MATH-146 Lab #4 - Hypothesis Testing

Goals:

The purpose of this lab is to provide practice applying hypothesis tests (via randomization) to a wide variety of scenarios.

Directions:

You are expected to progress through the analyses described in this document as a group, recording your answers in a shared document. It’s completely up to your group how you’d like to organize this - some groups like using a shared Google Doc, while other might designate one person to be the group’s recorder.
You are expected to work together, any attempts to “divide and conquer” the lab questions may result in point deductions on your group’s lab score.
Labs are graded primarily for completion, and we will get together as group for the last 10-15 minutes of class to discuss some of the lab questions. This means you should focus on learning the material (while also helping the teammates in your group) rather than seeing labs as an assessment (like homework or exams).
Please upload your responses to the Lab’s questions on Canvas. The expectation is that everyone uploads their own copy (they can be identical within your group).
Use the snipping tool on Windows or take a Mac screenshot to add a screenshots to your lab write-up as requested.

$~$

Study #1 - Oatbran and LDL cholesterol

In an investigation of whether oatbran cereal might be effective in reducing LDL cholesterol, researchers randomly assigned 14 adult males with high cholesterol into two groups:

The first group followed a diet involving daily consumption of corn flakes cereal for two weeks, then had a one week washout period, and then engaged in two more weeks of dieting involving daily consumption of oatbran cereal.
The second group followed a similar protocol, but consumed oatbran cereal during the first two week diet and oatbran in the second two week diet.
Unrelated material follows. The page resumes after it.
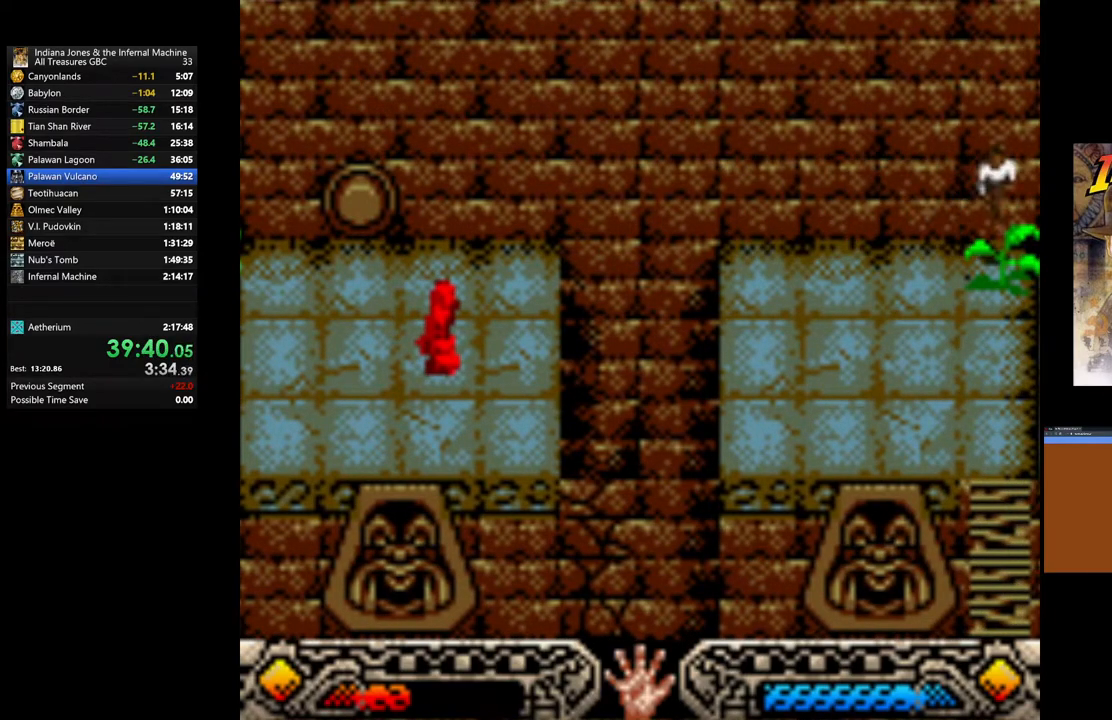
{"buttons": [], "left_stick": "center", "right_stick": "center", "events": [[83, "A", "up"], [167, "A", "down"], [267, "A", "up"], [350, "A", "down"], [450, "A", "up"]]}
We’ll analyze each subject’s difference in LDL cholesterol when they were on the oatbran diet relative to when they were on the cornflakes diet. This outcome is recorded as the variable “difference” in the dataset linked below. You should recognize that a positive value of “difference” indicates a reduction in LDL cholesterol on the oatbran diet.

Click Here to download the data from this study.

$~$

Orientation

Question #1: Briefly describe one population that the researchers can reasonably generalize the results of this study to. Additionally, briefly describe another population that the researchers should avoid generalizing the results of this study to.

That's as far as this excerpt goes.